● What the exercise asks:
Copy out each line of the records that contains the word "France", matching its case exactly.

━━ Provided information ━━

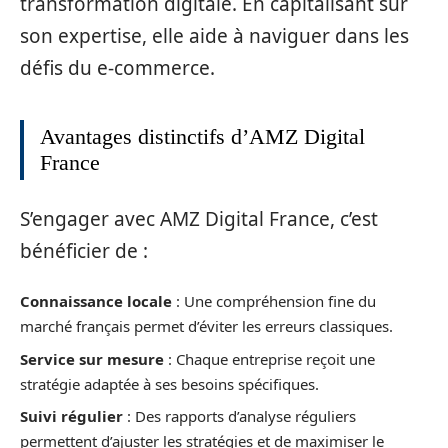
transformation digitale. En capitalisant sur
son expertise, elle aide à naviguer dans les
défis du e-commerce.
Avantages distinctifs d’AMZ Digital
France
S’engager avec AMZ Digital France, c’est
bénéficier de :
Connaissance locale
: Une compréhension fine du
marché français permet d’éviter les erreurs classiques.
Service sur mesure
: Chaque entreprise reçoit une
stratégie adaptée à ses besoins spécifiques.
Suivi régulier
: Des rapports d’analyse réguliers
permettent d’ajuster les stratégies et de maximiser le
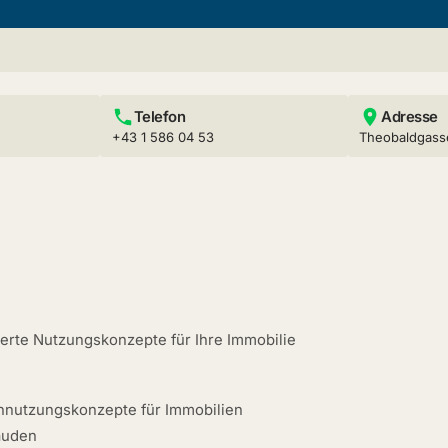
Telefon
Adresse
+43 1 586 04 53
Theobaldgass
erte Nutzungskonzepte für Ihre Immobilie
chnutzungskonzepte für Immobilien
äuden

━━━

● Response box:
France
S’engager avec AMZ Digital France, c’est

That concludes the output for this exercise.